Судьбы несходные, детки, у нас и различны дороги:
Мирно идите, резвитесь! Я ж, право, доволен и тем,
Если сердечную радость могу испытать от сознанья
Вашего счастья – наивного краткого детской поры. —
Бабочка желтая вкруг головы облетела, играя…
Птенчик-воробышек мне на дорожке попался, худой,
С голым брюшком и подшибленной ножкой. Я в камеру, было,
Думал его отнести, накормить, приютить и согреть
Этою близостью теплого маленькой трепетной жизни
Сердце свое одинокое, но, подобравши птенца,
Мать-воробья я заметил, тревожно, с чириканьем, мимо
Два или три пропорхнувшую раза. Тогда я пустил Птенчика.
Надо ль мешаться мне в жизнь воробьиную? Полно! —
Как ни слаба крошка-мать, а родное дитя сбережет.
Клонится время все дальше. Громовые грозы грохочут,
В небе зарницы сверкают, и ливни, и грады идут.
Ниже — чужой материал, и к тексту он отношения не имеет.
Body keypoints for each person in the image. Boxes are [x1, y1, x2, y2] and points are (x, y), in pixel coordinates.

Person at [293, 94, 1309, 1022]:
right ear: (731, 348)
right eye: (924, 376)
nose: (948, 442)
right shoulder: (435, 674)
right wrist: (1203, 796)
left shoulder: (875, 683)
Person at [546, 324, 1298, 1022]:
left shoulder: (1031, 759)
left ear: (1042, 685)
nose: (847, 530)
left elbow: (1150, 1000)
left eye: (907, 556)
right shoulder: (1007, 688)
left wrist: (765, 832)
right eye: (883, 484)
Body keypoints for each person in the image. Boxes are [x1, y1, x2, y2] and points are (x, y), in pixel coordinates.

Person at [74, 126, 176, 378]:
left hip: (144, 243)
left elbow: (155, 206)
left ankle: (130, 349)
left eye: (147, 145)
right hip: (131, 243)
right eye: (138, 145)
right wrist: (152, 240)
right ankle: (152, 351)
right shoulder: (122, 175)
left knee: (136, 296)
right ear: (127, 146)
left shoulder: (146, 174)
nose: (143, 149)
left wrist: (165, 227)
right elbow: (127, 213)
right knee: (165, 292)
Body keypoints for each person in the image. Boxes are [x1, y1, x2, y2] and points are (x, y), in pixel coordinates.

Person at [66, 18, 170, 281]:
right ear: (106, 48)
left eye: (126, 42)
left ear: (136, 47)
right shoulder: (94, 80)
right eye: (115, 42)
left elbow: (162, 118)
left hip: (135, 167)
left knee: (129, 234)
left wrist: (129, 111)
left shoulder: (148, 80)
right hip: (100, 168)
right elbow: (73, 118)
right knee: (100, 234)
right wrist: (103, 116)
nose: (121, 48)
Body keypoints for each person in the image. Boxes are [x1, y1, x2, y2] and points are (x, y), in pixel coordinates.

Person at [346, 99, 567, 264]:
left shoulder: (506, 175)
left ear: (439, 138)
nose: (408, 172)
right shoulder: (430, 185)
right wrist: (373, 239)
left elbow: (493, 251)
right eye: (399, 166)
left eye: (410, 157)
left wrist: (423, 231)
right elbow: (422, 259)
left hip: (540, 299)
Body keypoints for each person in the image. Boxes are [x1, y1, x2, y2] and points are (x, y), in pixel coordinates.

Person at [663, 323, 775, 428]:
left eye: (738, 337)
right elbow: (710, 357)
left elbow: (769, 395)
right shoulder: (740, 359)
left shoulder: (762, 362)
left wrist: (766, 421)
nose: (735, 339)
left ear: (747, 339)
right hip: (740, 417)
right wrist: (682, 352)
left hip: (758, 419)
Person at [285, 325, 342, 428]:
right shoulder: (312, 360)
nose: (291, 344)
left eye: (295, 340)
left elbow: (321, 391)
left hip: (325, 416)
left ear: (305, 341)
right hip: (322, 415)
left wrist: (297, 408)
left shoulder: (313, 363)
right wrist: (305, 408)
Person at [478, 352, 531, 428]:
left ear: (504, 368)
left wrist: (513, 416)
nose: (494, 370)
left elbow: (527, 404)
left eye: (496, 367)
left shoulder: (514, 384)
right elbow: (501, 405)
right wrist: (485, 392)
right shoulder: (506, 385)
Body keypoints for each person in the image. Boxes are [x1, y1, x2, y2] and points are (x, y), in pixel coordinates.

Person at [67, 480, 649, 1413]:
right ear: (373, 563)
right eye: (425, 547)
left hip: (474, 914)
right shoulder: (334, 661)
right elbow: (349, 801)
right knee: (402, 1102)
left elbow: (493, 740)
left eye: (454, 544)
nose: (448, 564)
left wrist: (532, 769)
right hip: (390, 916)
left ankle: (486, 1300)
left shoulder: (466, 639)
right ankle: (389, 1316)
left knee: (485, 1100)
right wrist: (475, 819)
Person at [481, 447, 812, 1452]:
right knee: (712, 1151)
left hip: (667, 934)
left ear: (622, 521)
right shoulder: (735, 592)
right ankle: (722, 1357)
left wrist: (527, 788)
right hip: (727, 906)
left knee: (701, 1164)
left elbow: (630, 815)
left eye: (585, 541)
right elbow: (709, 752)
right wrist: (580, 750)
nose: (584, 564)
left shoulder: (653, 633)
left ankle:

Рожь за деревней желтеет, а близко, «у нас» в огороде,
Темно-зеленый картофель, капуста – стальной полосой
Черную землю покрыли. Полоска картофеля скоро
Белыми сплошь запестрела цветами, а там, вдалеке,
Клевер скосили уже, да рожь убирать начинают.
Вон, словно шапки, снопы по жнивью раскидались…
И как Скучно мне станет глядеть на тюремные серые стены,
Голые, да на некрашеный пол, да на черную дверь, —
Тотчас к окну подойду и на виде прелестном и милом
Всею душой отдыхаю я. Сколько я раз за него
Господа благословлял, и поныне все благословляю!..
Ночью же в легкой рубашке к решетке в окне припадешь:
Бездну глубокую темного неба и в ней излученья
Чудных светил созерцаешь – тот вечно горящий алтарь, —
Станет на сердце легко и торжественно, дух воспаряет
К звездам прекрасным, он – там, среди них, и не давит тюрьма!
Нет, не замкнуться никак и нигде не укрыться вам, люди,
Персти сыны, дети земли, от тех благ, что природа всем смертным дарит,
Мощным дыханием и за тюремной стеной ободряя,
Дивно внушая сама эту песнь намогильным цветам.